B. S. : Ce cancer du sein, tu l’as vécu de façon positive ? Tu pensais que ce n’était qu’un passage ?
F. G.: Non. C’était un cauchemar quand je l’ai appris, comme pour tout le monde. J’étais allée faire une mammographie, sans qu’on me le demande, pour être prête pour Bercy, que je devais faire deux mois plus tard. Et là, ils ont tout de suite vu qu’il y avait quelque chose d’anormal. En très peu de temps, on passe dans le monde de la maladie, des malades, c’est une autre planète. J’ai eu très peur. Je n’avais rien eu avant. On ne sait pas si on va rester entière, on se dit que les gens vont s’éloigner. Mais la solitude absolue, on la ressent sous les rayons. Oh est seule dans ce monde de rayons. Tant qu’on n’est pas guérie, c’est un cauchemar,
B. S. : A l’époque, j’ai eu l’impression que ce n’était pas une surprise pour toi.

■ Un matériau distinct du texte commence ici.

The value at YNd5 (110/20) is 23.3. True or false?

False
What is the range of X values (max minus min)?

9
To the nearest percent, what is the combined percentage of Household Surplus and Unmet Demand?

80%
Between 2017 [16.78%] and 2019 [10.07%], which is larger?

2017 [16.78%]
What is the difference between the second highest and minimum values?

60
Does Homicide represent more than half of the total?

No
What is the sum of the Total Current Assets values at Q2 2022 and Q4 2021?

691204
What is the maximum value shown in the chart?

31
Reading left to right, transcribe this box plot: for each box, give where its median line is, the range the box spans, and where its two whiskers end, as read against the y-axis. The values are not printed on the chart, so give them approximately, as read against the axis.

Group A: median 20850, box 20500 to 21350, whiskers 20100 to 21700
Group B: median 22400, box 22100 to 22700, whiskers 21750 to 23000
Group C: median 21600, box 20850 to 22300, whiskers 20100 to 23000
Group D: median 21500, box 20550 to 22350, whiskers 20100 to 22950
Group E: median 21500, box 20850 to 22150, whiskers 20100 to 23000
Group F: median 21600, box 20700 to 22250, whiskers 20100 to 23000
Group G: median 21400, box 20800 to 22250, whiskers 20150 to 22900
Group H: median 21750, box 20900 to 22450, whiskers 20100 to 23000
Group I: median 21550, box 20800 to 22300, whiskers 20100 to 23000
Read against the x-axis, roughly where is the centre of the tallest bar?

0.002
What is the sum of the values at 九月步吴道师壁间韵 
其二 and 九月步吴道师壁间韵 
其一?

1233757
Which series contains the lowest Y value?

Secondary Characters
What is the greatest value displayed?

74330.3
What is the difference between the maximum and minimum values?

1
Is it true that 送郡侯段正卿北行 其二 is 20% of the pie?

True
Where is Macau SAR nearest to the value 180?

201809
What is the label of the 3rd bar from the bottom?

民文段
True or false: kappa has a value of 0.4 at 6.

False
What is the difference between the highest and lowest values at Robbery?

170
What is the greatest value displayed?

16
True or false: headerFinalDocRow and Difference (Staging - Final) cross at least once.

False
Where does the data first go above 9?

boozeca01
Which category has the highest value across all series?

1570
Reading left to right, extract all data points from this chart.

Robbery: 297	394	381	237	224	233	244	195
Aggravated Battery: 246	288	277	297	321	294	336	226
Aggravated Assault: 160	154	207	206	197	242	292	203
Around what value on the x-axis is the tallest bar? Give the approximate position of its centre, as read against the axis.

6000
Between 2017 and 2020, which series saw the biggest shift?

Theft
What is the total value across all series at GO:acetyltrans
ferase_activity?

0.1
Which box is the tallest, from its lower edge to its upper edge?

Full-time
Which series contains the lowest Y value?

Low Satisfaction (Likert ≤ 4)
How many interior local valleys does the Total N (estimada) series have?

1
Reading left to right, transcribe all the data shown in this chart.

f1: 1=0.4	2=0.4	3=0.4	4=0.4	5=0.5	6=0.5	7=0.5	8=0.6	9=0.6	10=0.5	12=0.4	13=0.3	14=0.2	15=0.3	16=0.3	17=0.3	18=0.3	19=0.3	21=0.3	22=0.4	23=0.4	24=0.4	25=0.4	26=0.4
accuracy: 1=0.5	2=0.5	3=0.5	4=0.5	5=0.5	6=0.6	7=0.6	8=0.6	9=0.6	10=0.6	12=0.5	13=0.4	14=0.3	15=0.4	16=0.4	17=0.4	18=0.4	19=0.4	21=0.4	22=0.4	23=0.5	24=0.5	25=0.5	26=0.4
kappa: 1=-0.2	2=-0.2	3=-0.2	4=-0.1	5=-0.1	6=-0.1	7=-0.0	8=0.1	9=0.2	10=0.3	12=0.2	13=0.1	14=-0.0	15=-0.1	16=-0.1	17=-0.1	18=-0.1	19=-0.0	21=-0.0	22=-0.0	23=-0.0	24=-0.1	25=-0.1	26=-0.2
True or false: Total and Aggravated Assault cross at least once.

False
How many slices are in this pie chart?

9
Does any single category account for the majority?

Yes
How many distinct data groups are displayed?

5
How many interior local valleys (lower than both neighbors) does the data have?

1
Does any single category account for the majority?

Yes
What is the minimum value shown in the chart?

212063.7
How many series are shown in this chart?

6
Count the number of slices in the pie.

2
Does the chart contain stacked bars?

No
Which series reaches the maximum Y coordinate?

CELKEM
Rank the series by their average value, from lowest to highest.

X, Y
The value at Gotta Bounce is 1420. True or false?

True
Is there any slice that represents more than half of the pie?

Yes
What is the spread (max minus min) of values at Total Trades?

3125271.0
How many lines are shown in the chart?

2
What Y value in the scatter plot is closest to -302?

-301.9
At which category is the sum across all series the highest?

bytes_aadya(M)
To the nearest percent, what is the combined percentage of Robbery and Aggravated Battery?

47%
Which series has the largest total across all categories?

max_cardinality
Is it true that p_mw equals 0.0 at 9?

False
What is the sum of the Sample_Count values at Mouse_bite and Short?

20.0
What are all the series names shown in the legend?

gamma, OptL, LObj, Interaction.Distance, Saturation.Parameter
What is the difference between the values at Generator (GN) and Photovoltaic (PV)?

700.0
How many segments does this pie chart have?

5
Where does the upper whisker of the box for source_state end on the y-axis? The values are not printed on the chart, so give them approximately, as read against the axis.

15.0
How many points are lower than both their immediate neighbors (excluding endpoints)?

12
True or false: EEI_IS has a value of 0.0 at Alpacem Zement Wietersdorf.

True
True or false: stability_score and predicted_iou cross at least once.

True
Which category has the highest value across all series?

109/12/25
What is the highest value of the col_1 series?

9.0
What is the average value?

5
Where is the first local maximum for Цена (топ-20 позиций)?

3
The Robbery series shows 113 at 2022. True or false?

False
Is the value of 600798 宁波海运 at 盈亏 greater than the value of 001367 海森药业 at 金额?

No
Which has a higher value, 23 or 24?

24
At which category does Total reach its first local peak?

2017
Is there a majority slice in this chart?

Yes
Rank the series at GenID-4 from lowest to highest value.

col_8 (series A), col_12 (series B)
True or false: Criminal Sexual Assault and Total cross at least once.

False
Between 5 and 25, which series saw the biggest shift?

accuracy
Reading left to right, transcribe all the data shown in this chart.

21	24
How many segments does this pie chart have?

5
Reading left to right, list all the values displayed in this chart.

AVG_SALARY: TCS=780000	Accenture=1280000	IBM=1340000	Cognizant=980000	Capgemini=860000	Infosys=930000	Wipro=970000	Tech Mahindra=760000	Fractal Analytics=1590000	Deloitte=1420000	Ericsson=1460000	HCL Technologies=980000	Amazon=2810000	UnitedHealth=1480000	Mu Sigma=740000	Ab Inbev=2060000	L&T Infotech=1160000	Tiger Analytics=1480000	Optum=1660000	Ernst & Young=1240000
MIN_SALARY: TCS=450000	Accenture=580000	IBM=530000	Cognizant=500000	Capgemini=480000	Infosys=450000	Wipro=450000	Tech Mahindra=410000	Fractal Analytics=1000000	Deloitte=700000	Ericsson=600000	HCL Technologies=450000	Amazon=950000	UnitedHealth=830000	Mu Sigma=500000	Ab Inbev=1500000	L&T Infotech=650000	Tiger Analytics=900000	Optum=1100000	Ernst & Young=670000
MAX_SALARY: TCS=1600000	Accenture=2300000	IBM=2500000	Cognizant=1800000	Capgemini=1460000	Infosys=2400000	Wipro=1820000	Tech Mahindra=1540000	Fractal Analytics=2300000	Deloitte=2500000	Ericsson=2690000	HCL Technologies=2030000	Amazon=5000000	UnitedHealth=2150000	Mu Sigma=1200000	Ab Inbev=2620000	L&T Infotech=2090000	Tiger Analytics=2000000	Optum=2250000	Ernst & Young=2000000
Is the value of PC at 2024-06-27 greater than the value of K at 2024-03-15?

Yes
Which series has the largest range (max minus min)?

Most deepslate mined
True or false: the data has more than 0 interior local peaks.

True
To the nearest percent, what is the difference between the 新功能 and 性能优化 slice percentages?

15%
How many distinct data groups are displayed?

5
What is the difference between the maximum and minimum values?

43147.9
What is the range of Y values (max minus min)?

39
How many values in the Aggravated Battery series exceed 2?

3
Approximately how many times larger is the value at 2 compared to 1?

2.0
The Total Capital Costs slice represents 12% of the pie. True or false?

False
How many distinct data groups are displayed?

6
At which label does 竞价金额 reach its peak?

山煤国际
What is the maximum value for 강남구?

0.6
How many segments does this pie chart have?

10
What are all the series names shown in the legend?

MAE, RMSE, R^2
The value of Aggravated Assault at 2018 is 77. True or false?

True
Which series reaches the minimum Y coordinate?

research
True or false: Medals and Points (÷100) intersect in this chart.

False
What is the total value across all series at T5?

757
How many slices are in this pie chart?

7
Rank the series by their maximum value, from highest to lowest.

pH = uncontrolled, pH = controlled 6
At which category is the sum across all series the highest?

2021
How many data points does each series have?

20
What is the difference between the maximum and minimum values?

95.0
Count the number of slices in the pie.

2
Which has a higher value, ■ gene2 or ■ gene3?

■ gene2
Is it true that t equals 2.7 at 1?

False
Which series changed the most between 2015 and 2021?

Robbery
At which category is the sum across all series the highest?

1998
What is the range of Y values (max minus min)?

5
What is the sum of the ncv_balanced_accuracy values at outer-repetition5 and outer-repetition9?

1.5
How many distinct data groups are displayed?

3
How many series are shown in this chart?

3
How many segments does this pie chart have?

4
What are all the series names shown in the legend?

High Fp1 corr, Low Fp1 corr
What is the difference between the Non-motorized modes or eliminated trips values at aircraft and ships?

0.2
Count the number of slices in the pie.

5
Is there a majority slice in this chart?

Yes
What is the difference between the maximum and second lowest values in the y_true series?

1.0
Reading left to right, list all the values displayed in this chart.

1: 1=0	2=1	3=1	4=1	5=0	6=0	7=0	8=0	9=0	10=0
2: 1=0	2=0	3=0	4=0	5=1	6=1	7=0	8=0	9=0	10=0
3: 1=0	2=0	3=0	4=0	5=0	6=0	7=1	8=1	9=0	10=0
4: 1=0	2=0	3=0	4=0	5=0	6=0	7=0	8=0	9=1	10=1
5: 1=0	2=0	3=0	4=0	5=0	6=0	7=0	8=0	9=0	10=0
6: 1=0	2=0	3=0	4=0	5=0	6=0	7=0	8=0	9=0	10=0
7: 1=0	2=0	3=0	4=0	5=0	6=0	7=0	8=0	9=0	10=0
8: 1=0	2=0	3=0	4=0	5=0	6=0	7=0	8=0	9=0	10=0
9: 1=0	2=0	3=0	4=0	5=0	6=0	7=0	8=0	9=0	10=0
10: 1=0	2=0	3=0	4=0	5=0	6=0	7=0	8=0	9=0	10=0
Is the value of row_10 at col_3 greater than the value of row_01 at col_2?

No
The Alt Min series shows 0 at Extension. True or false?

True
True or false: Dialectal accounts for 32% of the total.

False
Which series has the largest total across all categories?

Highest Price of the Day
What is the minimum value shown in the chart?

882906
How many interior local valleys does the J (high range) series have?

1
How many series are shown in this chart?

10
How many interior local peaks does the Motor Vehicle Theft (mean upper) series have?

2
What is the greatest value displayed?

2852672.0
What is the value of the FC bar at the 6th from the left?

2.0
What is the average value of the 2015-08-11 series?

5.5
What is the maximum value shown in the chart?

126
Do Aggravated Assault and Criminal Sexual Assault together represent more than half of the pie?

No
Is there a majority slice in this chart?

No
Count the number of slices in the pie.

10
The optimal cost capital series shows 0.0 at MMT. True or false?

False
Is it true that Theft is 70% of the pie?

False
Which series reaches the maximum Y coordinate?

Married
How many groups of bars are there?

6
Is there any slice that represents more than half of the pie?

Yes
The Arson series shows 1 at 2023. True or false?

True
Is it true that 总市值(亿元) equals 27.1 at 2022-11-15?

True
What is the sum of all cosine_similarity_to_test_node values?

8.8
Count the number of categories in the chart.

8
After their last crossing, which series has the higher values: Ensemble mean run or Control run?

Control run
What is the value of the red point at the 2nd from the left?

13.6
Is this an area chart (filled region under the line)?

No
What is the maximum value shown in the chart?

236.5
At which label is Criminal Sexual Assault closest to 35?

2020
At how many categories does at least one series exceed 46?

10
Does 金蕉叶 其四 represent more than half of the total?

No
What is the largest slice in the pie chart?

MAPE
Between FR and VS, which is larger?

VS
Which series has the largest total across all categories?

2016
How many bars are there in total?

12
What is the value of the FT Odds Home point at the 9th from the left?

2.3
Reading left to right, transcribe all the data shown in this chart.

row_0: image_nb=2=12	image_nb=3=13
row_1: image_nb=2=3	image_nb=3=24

F. G. : Ce n’était pas une surprise. A l’annonce de la mort de Michel, j’étais à l’extérieur de la maison, j’ai ressenti une douleur dans le ventre, dans le corps, tellement forte, je ne pouvais plus tenir debout. Ce sont les mots qui ont déclenché cette douleur incroyable, je me suis dit qu’elle devait ressortir d’une manière ou d’une autre. Comme le disait Fritz Zorn, l’auteur de l’extraordinaire livre Mars, mon cancer était la concrétisation de mon mal intérieur.
B. S. : Tu as caché ta maladie ?
F.G. : J’ai décidé de le dire après l’opération, avant les rayons.
B. S. : C’est quand même un tournant dans ta vie ?
F. G. : C’est parti aussi vite que c’est venu. Une fois que c’était terminé, je n’y ai plus jamais pensé. En plus, ce n’est pas bon de s’inquiéter.
B. S. : Tu es vigilante quand même ?
F. G. : Je suis surveillée comme le lait sur le feu ! Je fais tout ce qu’il faut.
B. S. : As-tu des projets musicaux ?
F. G. : Voilà la question que je déteste. Mais c’est le bon moment pour me la poser car j’ai quelque chose à répondre. J’ai commencé à préparer il y a quelques mois avec mon équipe un spectacle musical avec les chansons que Michel et moi avons créées.
B. S. : Et c’est prévu pour quand ?
F. G. : J’ai mis du temps à trouver l’idée. Il y a un tel travail d’écriture que ce projet ne verra pas le jour avant 2014. C’est le travail qui me réjouit le plus depuis très très longtemps parce qu’il s’agit de création tout simplement.
B. S. : Aujourd’hui, je sens que tu es bien, que tu es heureuse et entourée d’amour.
F. G. : J’ai tendance à penser, puisque je me sens heureuse, que j’ai pris le bon chemin pour en arriver là.